Assigned task:
Reproduce every line of the listing below exactly.

Data:
= Beginning of Section =

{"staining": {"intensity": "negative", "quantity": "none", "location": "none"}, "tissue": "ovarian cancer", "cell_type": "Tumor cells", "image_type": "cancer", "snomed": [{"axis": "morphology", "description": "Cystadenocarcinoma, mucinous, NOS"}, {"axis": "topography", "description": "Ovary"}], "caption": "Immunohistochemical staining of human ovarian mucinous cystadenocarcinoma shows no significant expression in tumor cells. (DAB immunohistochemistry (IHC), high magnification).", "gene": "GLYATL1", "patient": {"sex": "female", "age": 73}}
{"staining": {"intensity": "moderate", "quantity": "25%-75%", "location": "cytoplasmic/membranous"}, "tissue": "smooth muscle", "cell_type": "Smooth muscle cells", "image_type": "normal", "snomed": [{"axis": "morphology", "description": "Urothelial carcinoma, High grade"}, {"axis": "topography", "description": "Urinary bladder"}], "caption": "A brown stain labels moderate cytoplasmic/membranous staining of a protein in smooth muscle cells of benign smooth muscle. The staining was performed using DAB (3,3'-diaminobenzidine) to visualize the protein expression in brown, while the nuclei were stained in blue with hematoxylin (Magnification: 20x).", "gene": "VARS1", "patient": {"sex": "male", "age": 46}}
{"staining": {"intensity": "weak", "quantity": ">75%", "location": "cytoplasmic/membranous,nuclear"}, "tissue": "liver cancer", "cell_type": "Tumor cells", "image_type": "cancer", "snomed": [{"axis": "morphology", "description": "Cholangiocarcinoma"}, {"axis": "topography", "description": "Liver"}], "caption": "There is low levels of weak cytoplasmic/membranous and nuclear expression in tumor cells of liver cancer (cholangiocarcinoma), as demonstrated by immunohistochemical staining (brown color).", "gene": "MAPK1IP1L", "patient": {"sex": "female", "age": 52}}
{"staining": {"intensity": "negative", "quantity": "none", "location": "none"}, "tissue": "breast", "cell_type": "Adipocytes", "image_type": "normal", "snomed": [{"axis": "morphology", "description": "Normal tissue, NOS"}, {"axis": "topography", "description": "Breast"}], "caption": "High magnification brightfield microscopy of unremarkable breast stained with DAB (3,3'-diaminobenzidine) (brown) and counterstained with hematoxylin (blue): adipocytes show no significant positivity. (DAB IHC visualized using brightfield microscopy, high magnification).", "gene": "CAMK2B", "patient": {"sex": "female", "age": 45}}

= End of Section =

Output for this task:
{"staining": {"intensity": "negative", "quantity": "none", "location": "none"}, "tissue": "ovarian cancer", "cell_type": "Tumor cells", "image_type": "cancer", "snomed": [{"axis": "morphology", "description": "Cystadenocarcinoma, mucinous, NOS"}, {"axis": "topography", "description": "Ovary"}], "caption": "Immunohistochemical staining of human ovarian mucinous cystadenocarcinoma shows no significant expression in tumor cells. (DAB immunohistochemistry (IHC), high magnification).", "gene": "GLYATL1", "patient": {"sex": "female", "age": 73}}
{"staining": {"intensity": "moderate", "quantity": "25%-75%", "location": "cytoplasmic/membranous"}, "tissue": "smooth muscle", "cell_type": "Smooth muscle cells", "image_type": "normal", "snomed": [{"axis": "morphology", "description": "Urothelial carcinoma, High grade"}, {"axis": "topography", "description": "Urinary bladder"}], "caption": "A brown stain labels moderate cytoplasmic/membranous staining of a protein in smooth muscle cells of benign smooth muscle. The staining was performed using DAB (3,3'-diaminobenzidine) to visualize the protein expression in brown, while the nuclei were stained in blue with hematoxylin (Magnification: 20x).", "gene": "VARS1", "patient": {"sex": "male", "age": 46}}
{"staining": {"intensity": "weak", "quantity": ">75%", "location": "cytoplasmic/membranous,nuclear"}, "tissue": "liver cancer", "cell_type": "Tumor cells", "image_type": "cancer", "snomed": [{"axis": "morphology", "description": "Cholangiocarcinoma"}, {"axis": "topography", "description": "Liver"}], "caption": "There is low levels of weak cytoplasmic/membranous and nuclear expression in tumor cells of liver cancer (cholangiocarcinoma), as demonstrated by immunohistochemical staining (brown color).", "gene": "MAPK1IP1L", "patient": {"sex": "female", "age": 52}}
{"staining": {"intensity": "negative", "quantity": "none", "location": "none"}, "tissue": "breast", "cell_type": "Adipocytes", "image_type": "normal", "snomed": [{"axis": "morphology", "description": "Normal tissue, NOS"}, {"axis": "topography", "description": "Breast"}], "caption": "High magnification brightfield microscopy of unremarkable breast stained with DAB (3,3'-diaminobenzidine) (brown) and counterstained with hematoxylin (blue): adipocytes show no significant positivity. (DAB IHC visualized using brightfield microscopy, high magnification).", "gene": "CAMK2B", "patient": {"sex": "female", "age": 45}}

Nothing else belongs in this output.